June 01, 2005

Separating wheat from chaff just got that much harder

Class rank sounds like such a simple metric - until you have to create it, or suffer under it:

With pressure coming from students and parents, administrators at many prestigious schools contend that doing away with class rank will help relieve competition within the school--and, paradoxically, help students better compete for spots at the best colleges, which want only top-ranked applicants.

But though some college admissions directors support the move to dump rankings, others worry that they will lose one last check against grade inflation as A's and B's become ubiquitous.

Indeed, some B-average students will graduate in the bottom half of the Stevenson senior class. Every student in the top half--including Dieckelman, who plans to attend the University of Wisconsin at Madison--has at least a 3.37 grade-point average on a 5.0 scale, a so-called weighted system that gives students extra points for the most demanding classes.

Stevenson students put so much importance on class rank that some manipulate their schedules to take classes most likely to boost their standing.

That intense competition has helped fuel the movement away from class rankings. The numbers also can become meaningless, some administrators argue, as a fraction of a decimal can separate top-ranked students. Others contend it's unfair because a 3.0 GPA at a school such as New Trier can leave a student in the bottom of the class, but at the top at a less competitive school.
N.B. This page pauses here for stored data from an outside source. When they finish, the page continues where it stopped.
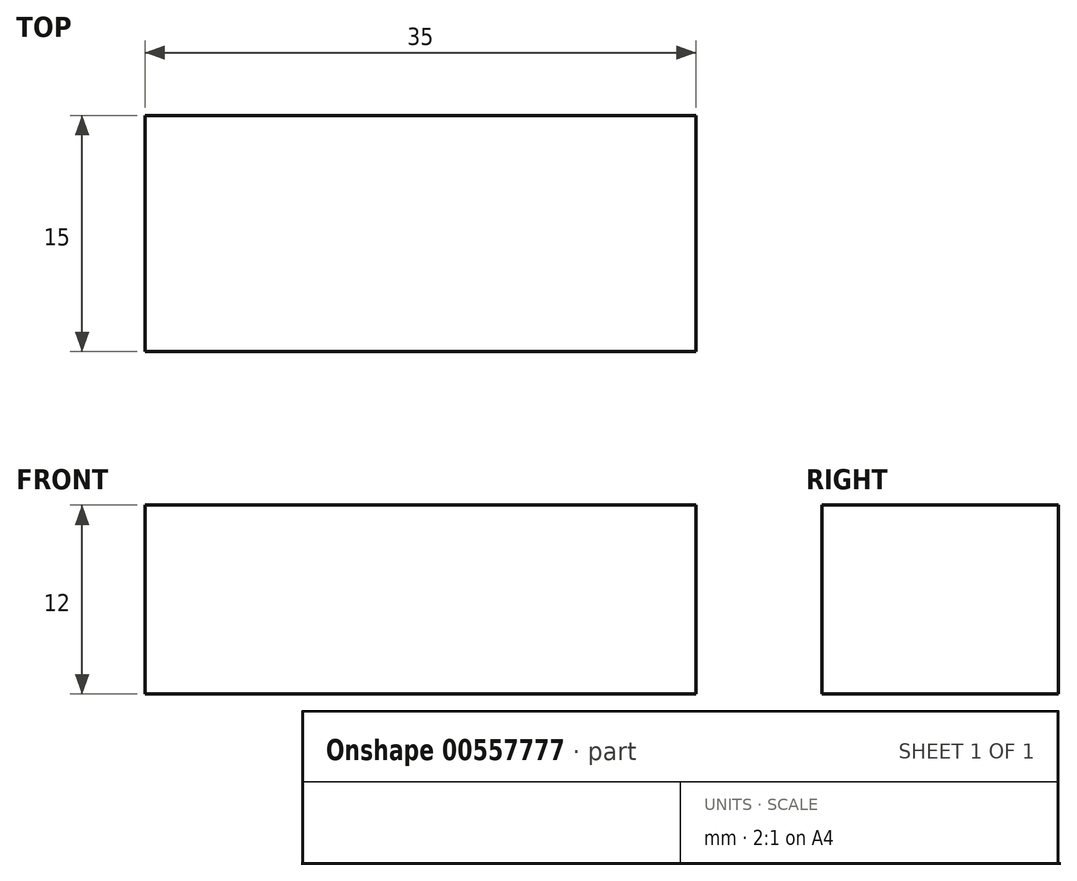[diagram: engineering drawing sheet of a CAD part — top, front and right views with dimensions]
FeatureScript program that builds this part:
annotation { "Feature Type Name" : "Feature", "Feature Type Description" : "" }
export const myFeature = defineFeature(function(context is Context, id is Id, definition is map)
    precondition{}
    {
        {
            var Q0;
            Q0=qCreatedBy(makeId("Top.planeOp"),FACE);
            var sketch = newSketch(context, id + "F0", { "sketchPlane" : qUnion([Q0])});
            skLineSegment(sketch, "E0.bottom", {"start": v(0, 0) * mm, "end": v(35, 0) * mm});
            skLineSegment(sketch, "E0.top", {"start": v(0, 15) * mm, "end": v(35, 15) * mm});
            skLineSegment(sketch, "E0.left", {"start": v(0, 0) * mm, "end": v(0, 15) * mm});
            skLineSegment(sketch, "E0.right", {"start": v(35, 0) * mm, "end": v(35, 15) * mm});
            skLineSegment(sketch, "E1", {"start": v(0, 7.5) * mm, "end": v(35, 7.5) * mm, "construction": true});
            skLineSegment(sketch, "E2", {"start": v(7.5, 15) * mm, "end": v(7.5, 0) * mm, "construction": true});
            skSolve(sketch);
        }
        {
            var Q0;
            Q0=makeQuery(id+"F0.imprint","IMPRINT",FACE,{"disambiguationData":[TD([[makeQuery(id+"F0.imprint","IMPRINT",EDGE,{"derivedFrom":sQuery(id+"F0.wireOp",EDGE,"E0.bottom")}),1.0]])]});
            extrude(context, id + "F1", {"entities" : qUnion([Q0]), "depth" : 12 * mm, "offsetDistance" : 25 * mm});
        }
    });
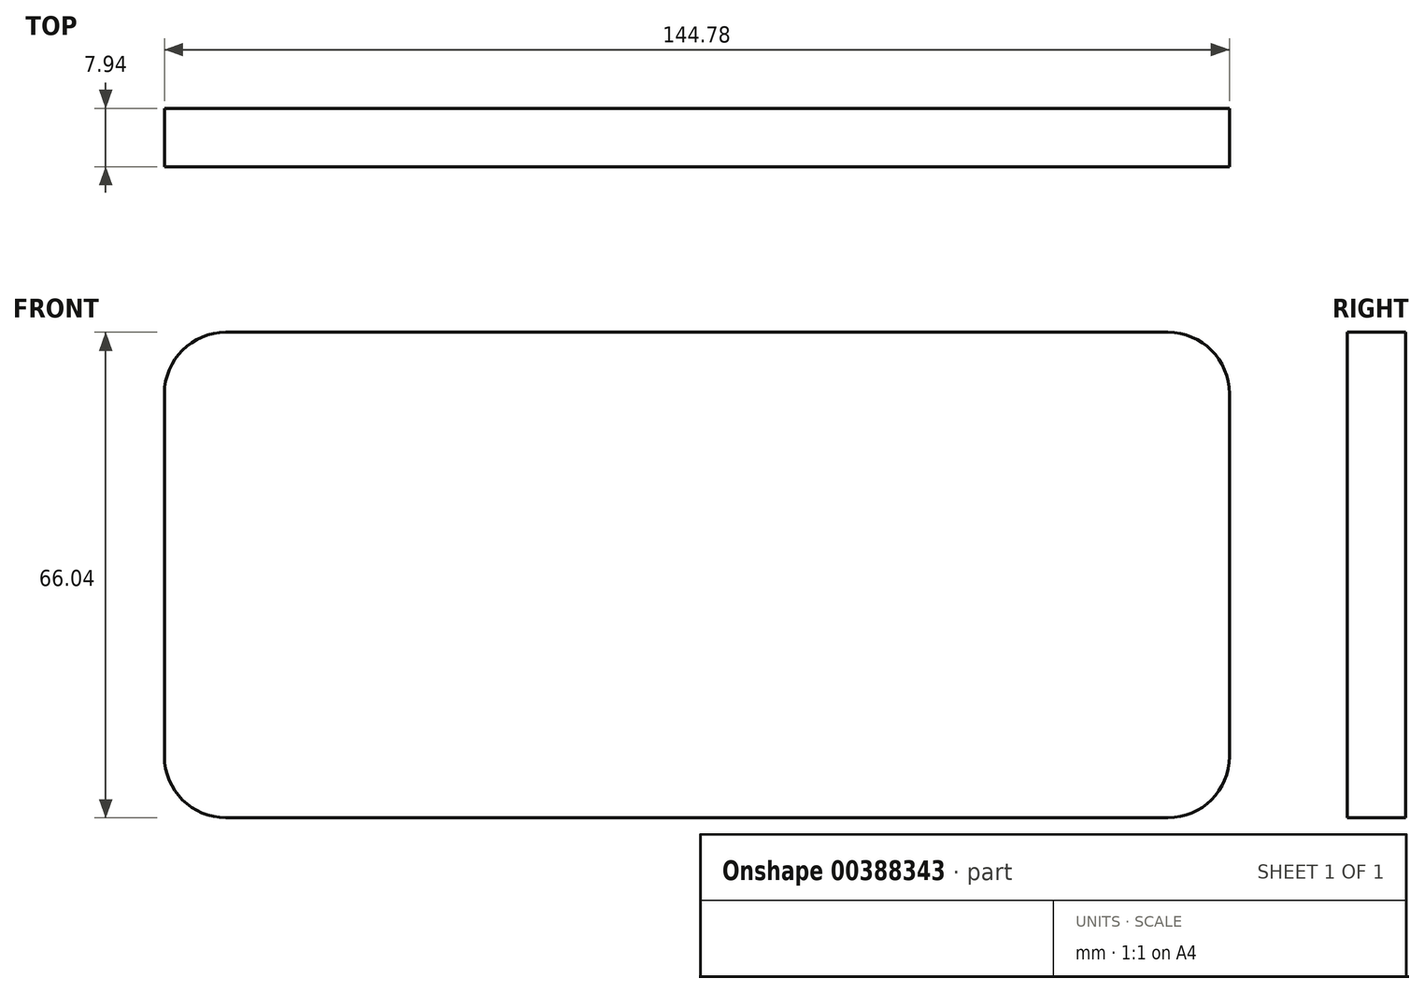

I agree that at a high-ranked school, class rank isn't that informative when competitive students are separated by decimal places. Of course, there are objective measures that cut across schools, but some schools are getting rid of those as well:

At Ohio State University, which gets up to 20,000 applications a year, admissions officials say losing class rank makes it more difficult to evaluate students at a time when there is also a cry to de-emphasize standardized test scores.